# Naming Frogs?



## jbherpin (Oct 16, 2009)

Does anyone name their frogs? I do, and was hoping people would share the names and a pic of the frog? I will start with my Fav frog, "*Steiner*" a Tinc(Cobalt).

JBear


----------



## jbherpin (Oct 16, 2009)

Here is "*Vit[t]ali*", and "*Vittamir*"!

JBear


----------



## camlov2 (Dec 8, 2010)

I have only "named" four of my frogs and that was because I wasn't sure they were all still alive. I started looking at the patterns on their backs and described them by what I saw, Spot, Stripe, Small peanut, large peanut. I thought for sure I had lost a couple because Small peanut was the only one I saw for about a month. 

btw, small peanut is not small at all, it is first to the food every day.


----------



## jbherpin (Oct 16, 2009)

camlov2 said:


> I have only "named" four of my frogs and that was because I wasn't sure they were all still alive. I started looking at the patterns on their backs and described them by what I saw, Spot, Stripe, Small peanut, large peanut. I thought for sure I had lost a couple because Small peanut was the only one I saw for about a month.
> 
> btw, small peanut is not small at all, it is first to the food every day.


I am glad the others turned up! What species? Any pics?

Thanks!

JBear


----------



## jbherpin (Oct 16, 2009)

This is "AC, and "DC", my 2 *Bi*colors, LMAO!

(NO offense intended...)

JBear


----------



## boabab95 (Nov 5, 2009)

after 11 frogs, and more on the way...i dont bother...infact the only animals in my house with names, are my dog and my bird...i don't bother with naming herps...they don't learn it, and then i have to try to remember who's who [and it's not easy telling 6 anthonyi apart]...

bit when i am asked, my answer is:

for the leucomelas, ''leuc'' ''o'' ''melas''
azureus, ''az'' ''ureus''
anthonyi, ''an'' ''th'' ''on'' ''yi'' ''sal'' ''vias''

of course a say all that jokingly...


----------



## tclipse (Sep 19, 2009)

boabab95 said:


> after 11 frogs, and more on the way...i dont bother...infact the only animals in my house with names, are my dog and my bird...i don't bother with naming herps...they don't learn it, and then i have to try to remember who's who *[and it's not easy telling 6 anthonyi apart]*...


Soo true lol.... the funny thing is, the males are almost easier to differentiate by sound than by looks.


----------



## tclipse (Sep 19, 2009)

I don't name mine per say, but I do have one of those mini notebooks with all of my adult frogs listed & named by their defining features... pretty similar to what camlov posted about. It's more for general husbandry purposes though, it helps me keep track of their individual health.


----------



## RNKot (Jun 9, 2010)

jbherpin said:


> Here is "*Vit[t]ali*", and "*Vittamir*"!
> JBear


Vitaliy - correct spelling of russian name.
Titomir - correct spelling of russian surname.

* Brief 1: In the frog-naming thread, what four names did camlov2 give frogs based on the patterns on their backs?
* Brief 2: Duplicate the part of the frog-naming thread that opens with the words containing "## RNKot (Jun" and closes with "of russian surname.".
* Brief 3: Pick up the frog-naming thread after its last sentence and write what comes next.
The lines given next are not needed.

* Dataset section:

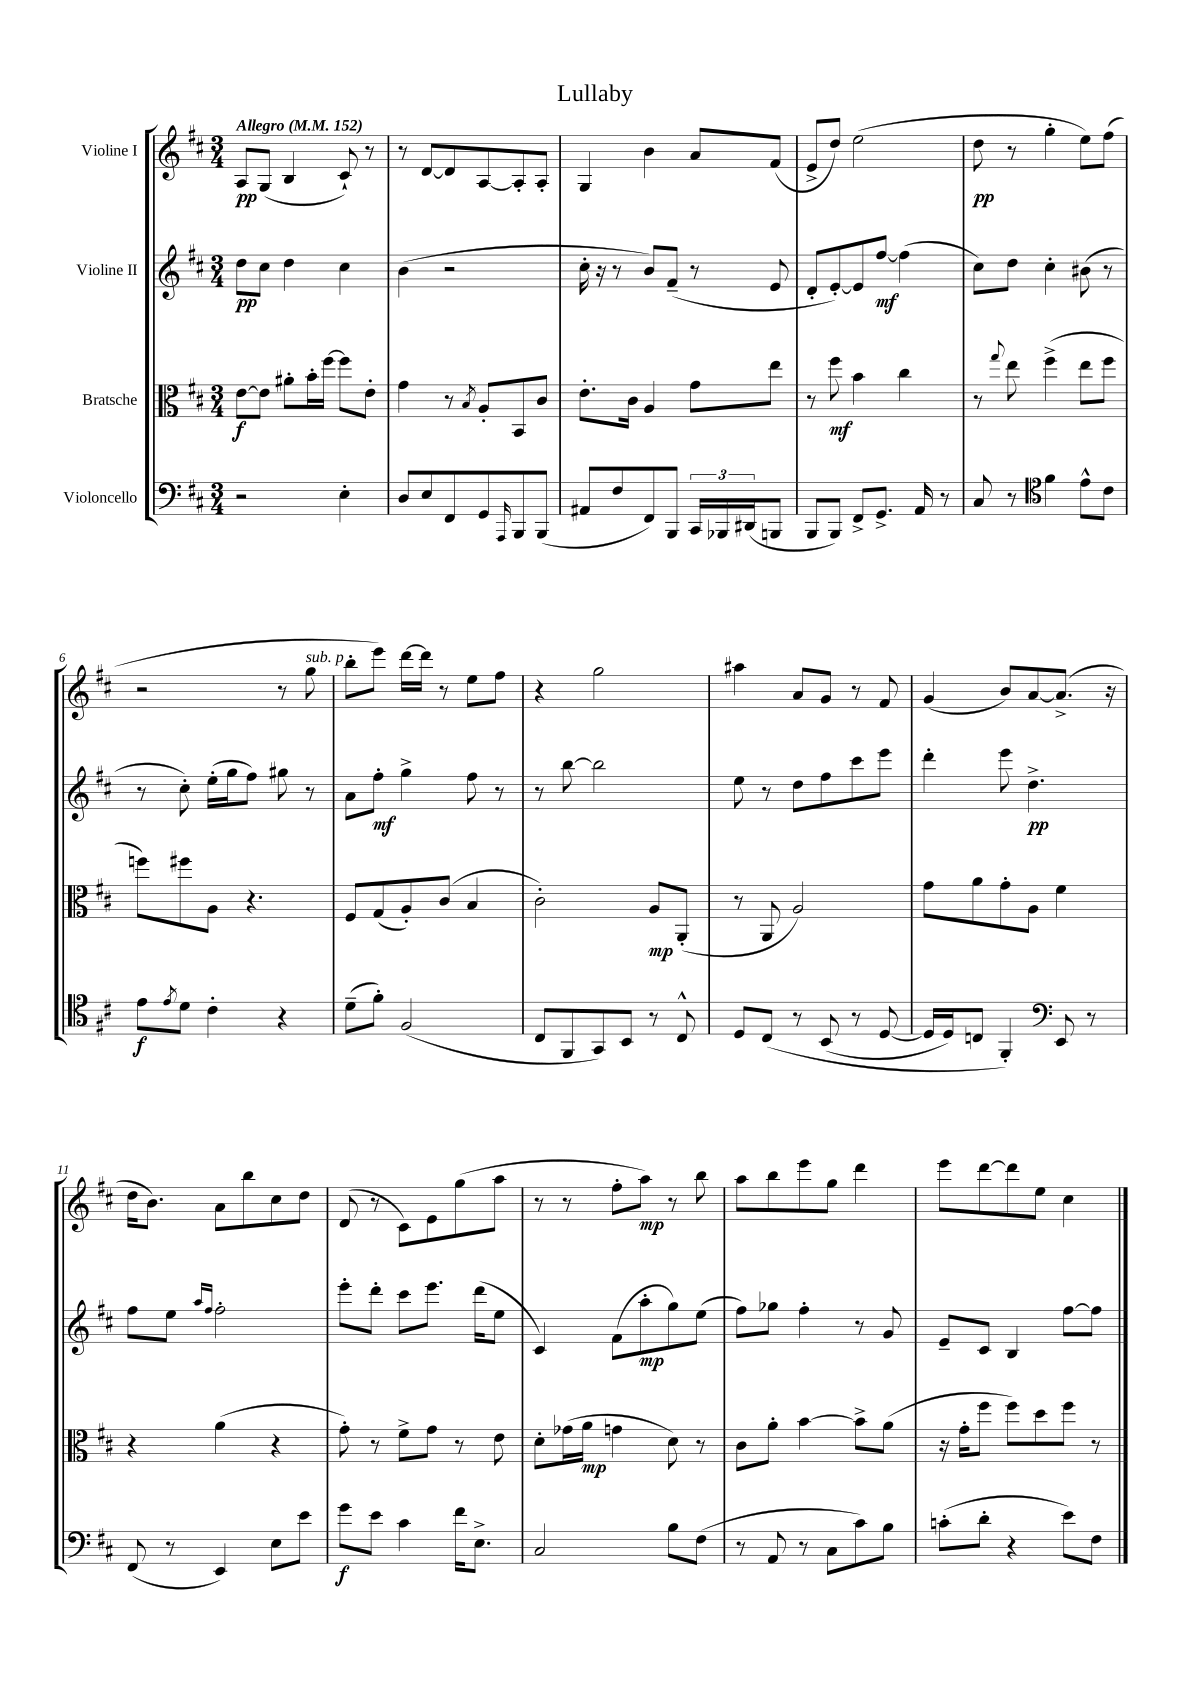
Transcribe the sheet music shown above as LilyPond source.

* Exercise output 1: Spot, Stripe, Small peanut, and large peanut.

* Exercise output 2:
## RNKot (Jun 9, 2010)

jbherpin said:


> Here is "*Vit[t]ali*", and "*Vittamir*"!
> JBear


Vitaliy - correct spelling of russian name.
Titomir - correct spelling of russian surname.

* Exercise output 3:
Think you got preconception for your frogs


----------



## jbherpin (Oct 16, 2009)

RNKot said:


> Vitaliy - correct spelling of russian name.
> Titomir - correct spelling of russian surname.
> 
> Think you got preconception for your frogs


Named after the famed Russian Boxing Champion brothers, of course... Species is P. *vitt*atus...

JBear


----------



## ocellaris123 (Jun 13, 2011)

I currently have a 1:1:0 Costa rican auratus. I named the male kermit, and the female is chubs due to her pear shape.


----------



## bshmerlie (Jun 2, 2010)

My daughter names all my frogs. But I named my pair of E Anthonyi.

Tony and Isabel. They like to have lots of babies so I don't think my daughter will be! able to name them all.


----------



## arielelf (May 23, 2007)

I have a male leuc named "Cool Hand" Leuc. I'm sure it's been done before but it's still funny to me.


----------



## Ed (Sep 19, 2004)

I refuse to name something that won't come when it is called....


----------



## flapjax3000 (Jul 4, 2009)

Ed said:


> I refuse to name something that won't come when it is called....


You need to train them better. Try treats.


----------



## Ed (Sep 19, 2004)

flapjax3000 said:


> You need to train them better. Try treats.


They don't like peanut butter, rawhide, biscuits, cat nip, beggin strips or even string..and every time I try to hold a fruit fly out in my fingers it doesn't seem to appeal to them. 

Ed


----------



## varanoid (Jan 21, 2011)

arielelf said:


> I have a male leuc named "Cool Hand" Leuc. I'm sure it's been done before but it's still funny to me.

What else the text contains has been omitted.